• **Given entries**:
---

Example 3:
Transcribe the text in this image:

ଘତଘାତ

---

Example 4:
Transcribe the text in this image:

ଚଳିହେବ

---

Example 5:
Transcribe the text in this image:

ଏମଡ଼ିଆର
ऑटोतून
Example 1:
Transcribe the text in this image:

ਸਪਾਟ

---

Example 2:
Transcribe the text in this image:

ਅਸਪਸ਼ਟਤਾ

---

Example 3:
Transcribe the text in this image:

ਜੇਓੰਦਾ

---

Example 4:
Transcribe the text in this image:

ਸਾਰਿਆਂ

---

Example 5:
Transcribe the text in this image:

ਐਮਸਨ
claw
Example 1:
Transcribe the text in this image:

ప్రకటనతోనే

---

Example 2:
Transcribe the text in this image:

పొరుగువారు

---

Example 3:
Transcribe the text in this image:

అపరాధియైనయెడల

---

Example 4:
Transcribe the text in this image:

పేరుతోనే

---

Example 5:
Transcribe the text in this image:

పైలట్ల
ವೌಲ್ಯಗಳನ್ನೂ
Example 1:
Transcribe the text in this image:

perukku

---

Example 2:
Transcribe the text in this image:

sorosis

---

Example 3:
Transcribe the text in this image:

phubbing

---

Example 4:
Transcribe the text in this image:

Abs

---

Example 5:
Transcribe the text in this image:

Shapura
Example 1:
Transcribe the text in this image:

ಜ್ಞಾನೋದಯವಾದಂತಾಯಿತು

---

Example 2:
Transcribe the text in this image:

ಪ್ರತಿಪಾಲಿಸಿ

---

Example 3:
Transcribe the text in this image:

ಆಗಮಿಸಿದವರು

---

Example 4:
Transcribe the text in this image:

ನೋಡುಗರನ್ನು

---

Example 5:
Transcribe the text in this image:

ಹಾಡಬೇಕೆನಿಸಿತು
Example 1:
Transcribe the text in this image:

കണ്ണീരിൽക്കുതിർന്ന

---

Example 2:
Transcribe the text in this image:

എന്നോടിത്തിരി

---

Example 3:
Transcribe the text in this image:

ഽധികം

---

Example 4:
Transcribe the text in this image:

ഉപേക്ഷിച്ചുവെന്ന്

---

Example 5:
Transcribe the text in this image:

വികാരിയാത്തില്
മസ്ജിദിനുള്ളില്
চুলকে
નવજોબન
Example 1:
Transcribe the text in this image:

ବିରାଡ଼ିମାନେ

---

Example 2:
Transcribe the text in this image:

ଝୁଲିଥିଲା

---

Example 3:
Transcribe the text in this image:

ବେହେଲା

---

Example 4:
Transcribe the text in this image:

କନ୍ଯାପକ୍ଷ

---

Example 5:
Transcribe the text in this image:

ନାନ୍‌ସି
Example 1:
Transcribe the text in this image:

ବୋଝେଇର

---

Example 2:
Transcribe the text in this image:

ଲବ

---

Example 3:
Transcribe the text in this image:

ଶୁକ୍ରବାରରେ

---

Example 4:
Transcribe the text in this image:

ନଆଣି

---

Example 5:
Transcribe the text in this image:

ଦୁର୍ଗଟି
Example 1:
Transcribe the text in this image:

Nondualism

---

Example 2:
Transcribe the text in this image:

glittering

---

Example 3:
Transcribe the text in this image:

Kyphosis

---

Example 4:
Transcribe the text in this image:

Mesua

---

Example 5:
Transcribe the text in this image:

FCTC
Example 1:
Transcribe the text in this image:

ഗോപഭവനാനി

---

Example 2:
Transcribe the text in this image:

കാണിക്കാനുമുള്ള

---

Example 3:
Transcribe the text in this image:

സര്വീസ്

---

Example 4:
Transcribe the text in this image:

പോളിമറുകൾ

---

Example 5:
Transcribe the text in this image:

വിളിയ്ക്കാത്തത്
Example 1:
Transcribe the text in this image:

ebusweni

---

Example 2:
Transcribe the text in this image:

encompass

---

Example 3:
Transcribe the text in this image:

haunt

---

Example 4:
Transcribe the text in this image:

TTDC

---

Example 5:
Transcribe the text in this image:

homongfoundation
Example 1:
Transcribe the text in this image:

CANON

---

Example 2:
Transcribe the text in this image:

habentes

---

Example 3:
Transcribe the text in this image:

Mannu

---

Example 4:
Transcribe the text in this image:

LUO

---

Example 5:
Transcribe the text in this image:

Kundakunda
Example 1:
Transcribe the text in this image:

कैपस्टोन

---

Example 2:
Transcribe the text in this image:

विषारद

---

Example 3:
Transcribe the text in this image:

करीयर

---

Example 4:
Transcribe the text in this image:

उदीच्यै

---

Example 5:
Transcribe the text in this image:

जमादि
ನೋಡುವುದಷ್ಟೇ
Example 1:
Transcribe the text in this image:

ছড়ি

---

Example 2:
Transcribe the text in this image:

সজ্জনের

• **Task requirements**: Would you copy out all the entries above without changing a single character?

• **Output**:
---

Example 3:
Transcribe the text in this image:

ଘତଘାତ

---

Example 4:
Transcribe the text in this image:

ଚଳିହେବ

---

Example 5:
Transcribe the text in this image:

ଏମଡ଼ିଆର
ऑटोतून
Example 1:
Transcribe the text in this image:

ਸਪਾਟ

---

Example 2:
Transcribe the text in this image:

ਅਸਪਸ਼ਟਤਾ

---

Example 3:
Transcribe the text in this image:

ਜੇਓੰਦਾ

---

Example 4:
Transcribe the text in this image:

ਸਾਰਿਆਂ

---

Example 5:
Transcribe the text in this image:

ਐਮਸਨ
claw
Example 1:
Transcribe the text in this image:

ప్రకటనతోనే

---

Example 2:
Transcribe the text in this image:

పొరుగువారు

---

Example 3:
Transcribe the text in this image:

అపరాధియైనయెడల

---

Example 4:
Transcribe the text in this image:

పేరుతోనే

---

Example 5:
Transcribe the text in this image:

పైలట్ల
ವೌಲ್ಯಗಳನ್ನೂ
Example 1:
Transcribe the text in this image:

perukku

---

Example 2:
Transcribe the text in this image:

sorosis

---

Example 3:
Transcribe the text in this image:

phubbing

---

Example 4:
Transcribe the text in this image:

Abs

---

Example 5:
Transcribe the text in this image:

Shapura
Example 1:
Transcribe the text in this image:

ಜ್ಞಾನೋದಯವಾದಂತಾಯಿತು

---

Example 2:
Transcribe the text in this image:

ಪ್ರತಿಪಾಲಿಸಿ

---

Example 3:
Transcribe the text in this image:

ಆಗಮಿಸಿದವರು

---

Example 4:
Transcribe the text in this image:

ನೋಡುಗರನ್ನು

---

Example 5:
Transcribe the text in this image:

ಹಾಡಬೇಕೆನಿಸಿತು
Example 1:
Transcribe the text in this image:

കണ്ണീരിൽക്കുതിർന്ന

---

Example 2:
Transcribe the text in this image:

എന്നോടിത്തിരി

---

Example 3:
Transcribe the text in this image:

ഽധികം

---

Example 4:
Transcribe the text in this image:

ഉപേക്ഷിച്ചുവെന്ന്

---

Example 5:
Transcribe the text in this image:

വികാരിയാത്തില്
മസ്ജിദിനുള്ളില്
চুলকে
નવજોબન
Example 1:
Transcribe the text in this image:

ବିରାଡ଼ିମାନେ

---

Example 2:
Transcribe the text in this image:

ଝୁଲିଥିଲା

---

Example 3:
Transcribe the text in this image:

ବେହେଲା

---

Example 4:
Transcribe the text in this image:

କନ୍ଯାପକ୍ଷ

---

Example 5:
Transcribe the text in this image:

ନାନ୍‌ସି
Example 1:
Transcribe the text in this image:

ବୋଝେଇର

---

Example 2:
Transcribe the text in this image:

ଲବ

---

Example 3:
Transcribe the text in this image:

ଶୁକ୍ରବାରରେ

---

Example 4:
Transcribe the text in this image:

ନଆଣି

---

Example 5:
Transcribe the text in this image:

ଦୁର୍ଗଟି
Example 1:
Transcribe the text in this image:

Nondualism

---

Example 2:
Transcribe the text in this image:

glittering

---

Example 3:
Transcribe the text in this image:

Kyphosis

---

Example 4:
Transcribe the text in this image:

Mesua

---

Example 5:
Transcribe the text in this image:

FCTC
Example 1:
Transcribe the text in this image:

ഗോപഭവനാനി

---

Example 2:
Transcribe the text in this image:

കാണിക്കാനുമുള്ള

---

Example 3:
Transcribe the text in this image:

സര്വീസ്

---

Example 4:
Transcribe the text in this image:

പോളിമറുകൾ

---

Example 5:
Transcribe the text in this image:

വിളിയ്ക്കാത്തത്
Example 1:
Transcribe the text in this image:

ebusweni

---

Example 2:
Transcribe the text in this image:

encompass

---

Example 3:
Transcribe the text in this image:

haunt

---

Example 4:
Transcribe the text in this image:

TTDC

---

Example 5:
Transcribe the text in this image:

homongfoundation
Example 1:
Transcribe the text in this image:

CANON

---

Example 2:
Transcribe the text in this image:

habentes

---

Example 3:
Transcribe the text in this image:

Mannu

---

Example 4:
Transcribe the text in this image:

LUO

---

Example 5:
Transcribe the text in this image:

Kundakunda
Example 1:
Transcribe the text in this image:

कैपस्टोन

---

Example 2:
Transcribe the text in this image:

विषारद

---

Example 3:
Transcribe the text in this image:

करीयर

---

Example 4:
Transcribe the text in this image:

उदीच्यै

---

Example 5:
Transcribe the text in this image:

जमादि
ನೋಡುವುದಷ್ಟೇ
Example 1:
Transcribe the text in this image:

ছড়ি

---

Example 2:
Transcribe the text in this image:

সজ্জনের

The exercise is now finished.